Hi, I recently change my HDD after first was corrupted. Now when I install my new HDD my PC won't run up. Motherboard green light for power is on but after pressing power button  not even CPU fan is running. Whats the problem in this?? How to resolve this?


----------



## topgear (Aug 2, 2016)

Your PSU / SMPS model and manufacturer ?? Is your pc running if you don't connect the HDD ?


----------



## sharansingh (Aug 3, 2016)

AMD FX 6300 3.50 GHz 
Gigabyte 78LMT S2PT

Its not running , even processor fan is not working.


----------



## topgear (Aug 3, 2016)

Try running your PC with a different SMPS.


----------



## anky (Aug 3, 2016)

install some other hdd or ur old hdd and see if cpu fan is running.


----------



## sharansingh (Aug 4, 2016)

topgear said:


> Try running your PC with a different SMPS.

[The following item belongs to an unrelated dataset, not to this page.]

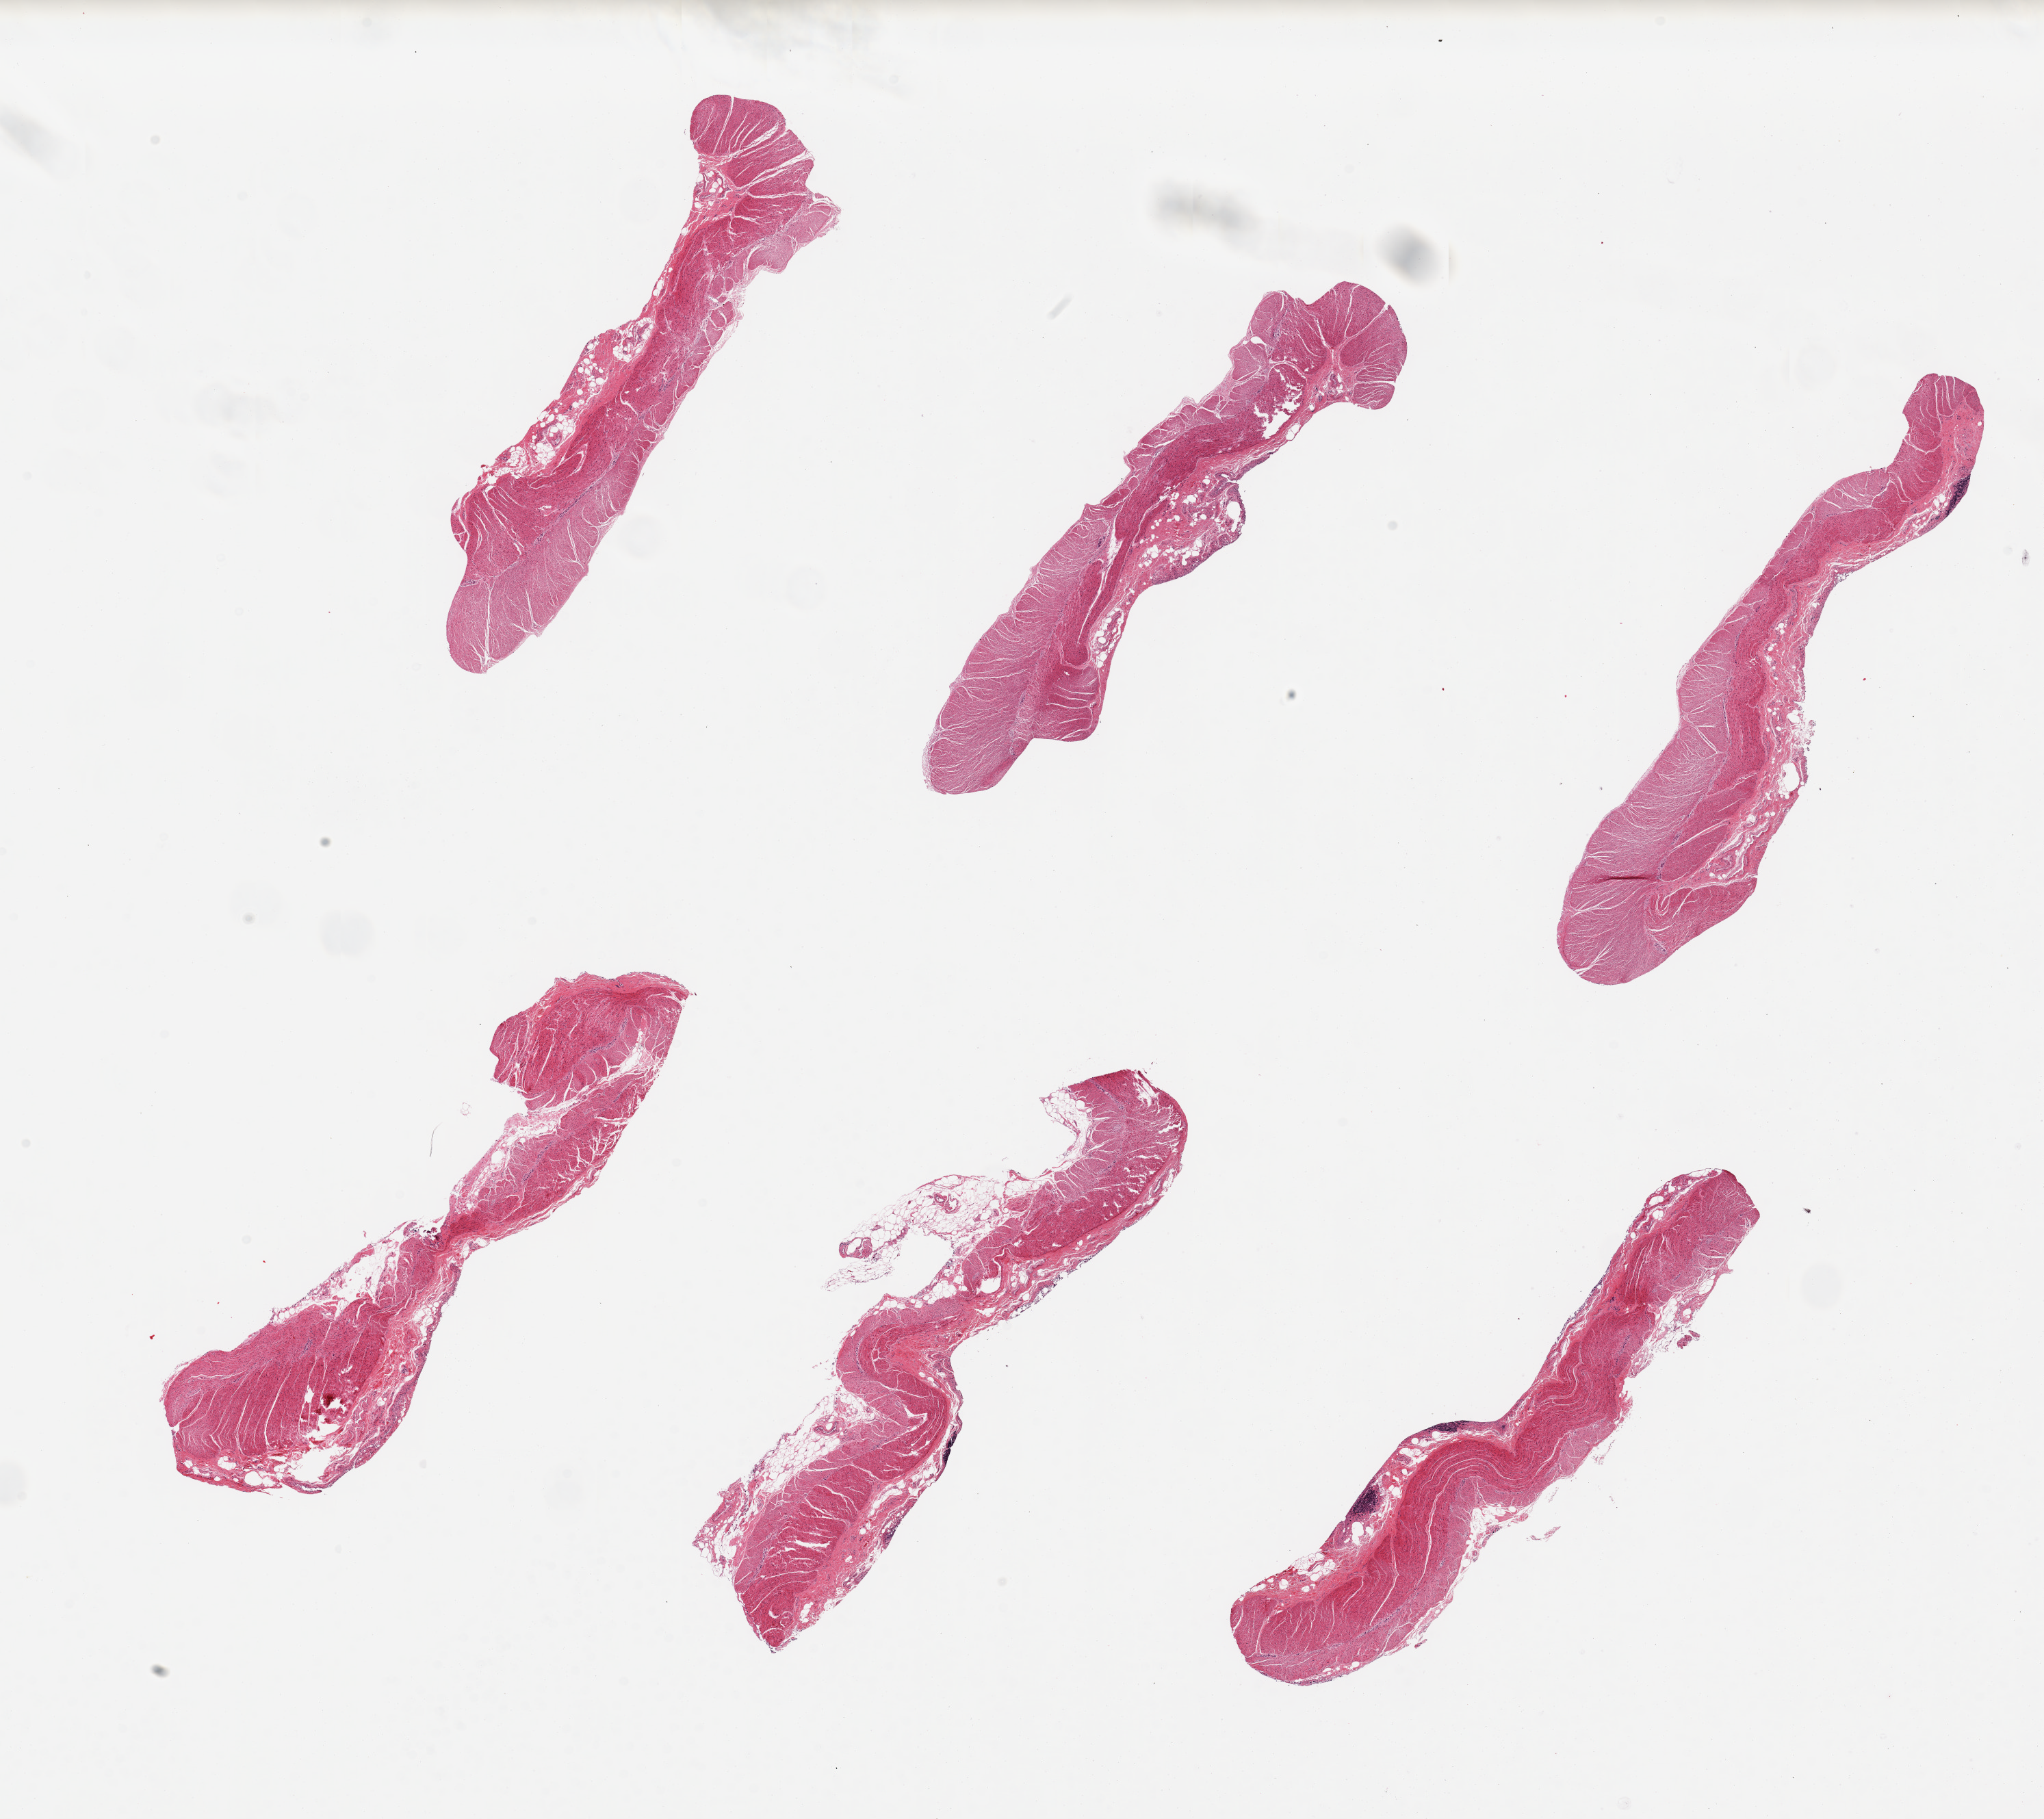
H&E whole-slide image — a low-resolution overview of the entire scanned area, about 23.6 x 21.0 mm, PAXgene-fixed paraffin-embedded (PFPE) section, target tissue: sigmoid colon, tissue donor sample.
• pathologist's review note for this sample: 6 pieces, all muscularis, trace adherent fat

Thanks for your suggestion, I'm tried with new PSU and it works.


----------



## topgear (Aug 5, 2016)

Good to know your PC is running alright now. BTW, always use good quality smps from brands like corsair, antec, seasonic, xfx, etc. - they may seem costly at-first but will save you a lots of headache later.


----------



## shanmorkel1685 (Nov 24, 2016)

Every System has different types of hard disk. But In some cases, hard disk is supported but Mother Board is not supported. So you have to choose your hard disk based in the configuration of the PC.


----------



## topgear (Nov 26, 2016)

shanmorkel1685 said:


> Every System has different types of hard disk. *But In some cases, hard disk is supported but Mother Board is not supported*. So you have to choose your hard disk based in the configuration of the PC.



Really surprised. and HDD is supported by what ??

Anyway, please don't unnecessarily bump old threads.


----------